Problem:
Going through the data below, copy out each line where the word "http" shows up.

The data:
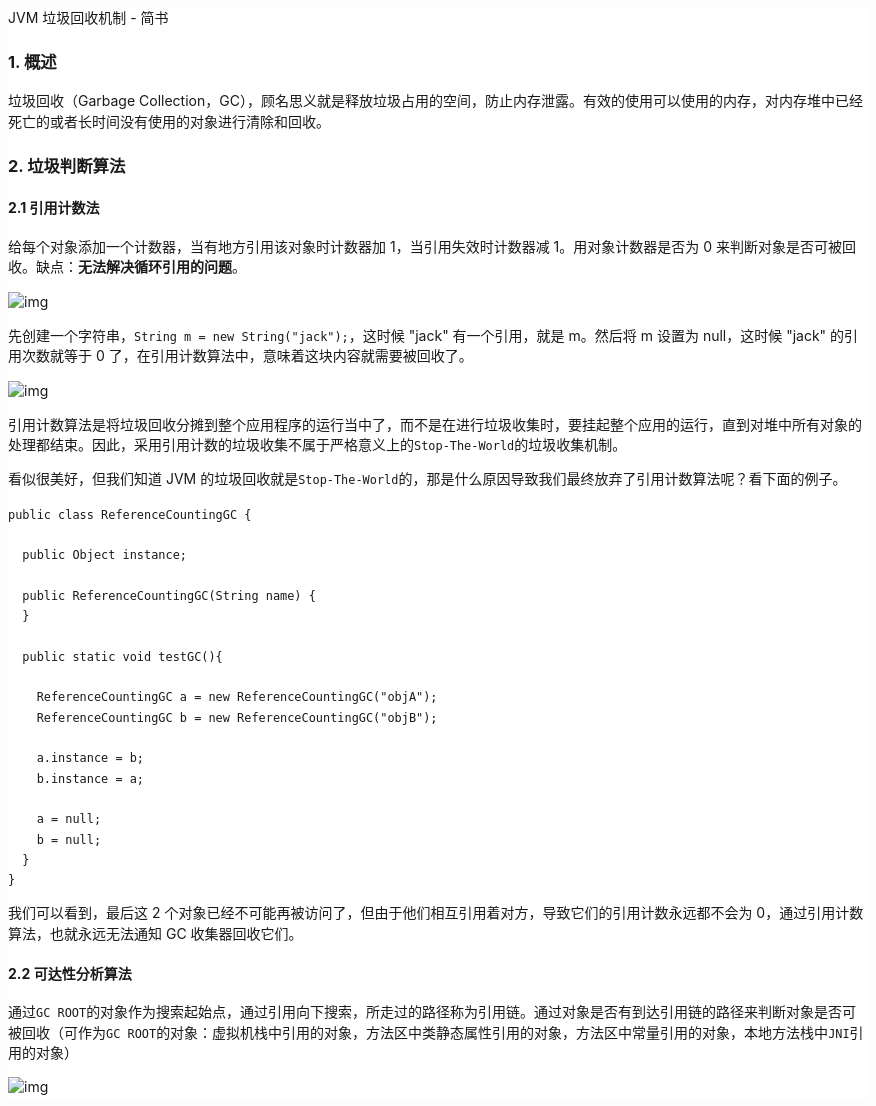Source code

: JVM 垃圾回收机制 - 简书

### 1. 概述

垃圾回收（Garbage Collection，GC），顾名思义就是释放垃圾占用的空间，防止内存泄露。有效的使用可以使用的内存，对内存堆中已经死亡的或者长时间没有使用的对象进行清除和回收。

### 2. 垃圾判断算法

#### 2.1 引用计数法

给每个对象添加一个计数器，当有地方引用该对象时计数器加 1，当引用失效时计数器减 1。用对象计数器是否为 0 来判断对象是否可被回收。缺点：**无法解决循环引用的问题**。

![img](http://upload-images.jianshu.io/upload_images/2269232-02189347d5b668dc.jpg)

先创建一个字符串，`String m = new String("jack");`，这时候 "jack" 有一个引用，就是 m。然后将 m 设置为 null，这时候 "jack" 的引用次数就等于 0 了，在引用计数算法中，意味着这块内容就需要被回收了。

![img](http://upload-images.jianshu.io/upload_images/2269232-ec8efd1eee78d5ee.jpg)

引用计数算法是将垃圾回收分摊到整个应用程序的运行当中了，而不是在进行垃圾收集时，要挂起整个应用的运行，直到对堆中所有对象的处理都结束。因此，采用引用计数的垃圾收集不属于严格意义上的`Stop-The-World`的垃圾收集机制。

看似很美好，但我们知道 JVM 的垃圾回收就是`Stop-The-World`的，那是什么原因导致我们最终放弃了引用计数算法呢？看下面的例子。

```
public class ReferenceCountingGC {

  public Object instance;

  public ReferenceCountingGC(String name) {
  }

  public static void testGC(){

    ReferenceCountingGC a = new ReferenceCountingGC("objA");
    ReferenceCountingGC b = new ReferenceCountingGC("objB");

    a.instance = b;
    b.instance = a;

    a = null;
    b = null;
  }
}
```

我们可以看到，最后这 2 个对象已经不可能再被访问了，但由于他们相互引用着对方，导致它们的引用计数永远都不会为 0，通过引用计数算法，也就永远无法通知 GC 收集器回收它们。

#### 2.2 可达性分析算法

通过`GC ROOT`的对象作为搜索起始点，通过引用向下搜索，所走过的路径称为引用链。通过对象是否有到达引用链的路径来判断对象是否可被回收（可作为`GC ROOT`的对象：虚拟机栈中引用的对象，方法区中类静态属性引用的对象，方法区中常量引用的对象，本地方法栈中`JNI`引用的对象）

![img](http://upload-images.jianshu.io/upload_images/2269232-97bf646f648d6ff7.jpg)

...

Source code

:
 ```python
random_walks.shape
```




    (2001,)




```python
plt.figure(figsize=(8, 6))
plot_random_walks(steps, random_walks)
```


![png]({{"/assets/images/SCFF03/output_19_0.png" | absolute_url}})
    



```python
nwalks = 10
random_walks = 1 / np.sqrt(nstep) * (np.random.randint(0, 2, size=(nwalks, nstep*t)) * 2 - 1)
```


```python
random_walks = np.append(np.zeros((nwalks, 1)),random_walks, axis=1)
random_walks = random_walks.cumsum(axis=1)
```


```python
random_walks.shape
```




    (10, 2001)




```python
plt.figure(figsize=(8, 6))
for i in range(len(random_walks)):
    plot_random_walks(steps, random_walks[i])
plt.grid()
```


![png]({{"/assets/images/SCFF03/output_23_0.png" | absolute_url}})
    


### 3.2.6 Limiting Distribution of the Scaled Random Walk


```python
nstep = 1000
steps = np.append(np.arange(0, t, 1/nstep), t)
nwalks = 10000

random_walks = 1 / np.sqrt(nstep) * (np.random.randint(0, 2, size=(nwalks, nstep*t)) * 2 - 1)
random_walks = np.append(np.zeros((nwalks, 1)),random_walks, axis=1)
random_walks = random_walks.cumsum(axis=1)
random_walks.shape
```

Your solution:
![img](http://upload-images.jianshu.io/upload_images/2269232-02189347d5b668dc.jpg)
![img](http://upload-images.jianshu.io/upload_images/2269232-ec8efd1eee78d5ee.jpg)
![img](http://upload-images.jianshu.io/upload_images/2269232-97bf646f648d6ff7.jpg)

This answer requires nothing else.